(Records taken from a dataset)
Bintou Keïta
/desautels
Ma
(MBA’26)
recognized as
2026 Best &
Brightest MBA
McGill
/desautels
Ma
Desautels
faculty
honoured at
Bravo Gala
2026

■ **Exercise details**:
Write the lines out again, substituting "staff" for "faculty" and leaving everything else unchanged.

■ **Result of this exercise**:
Bintou Keïta
/desautels
Ma
(MBA’26)
recognized as
2026 Best &
Brightest MBA
McGill
/desautels
Ma
Desautels
staff
honoured at
Bravo Gala
2026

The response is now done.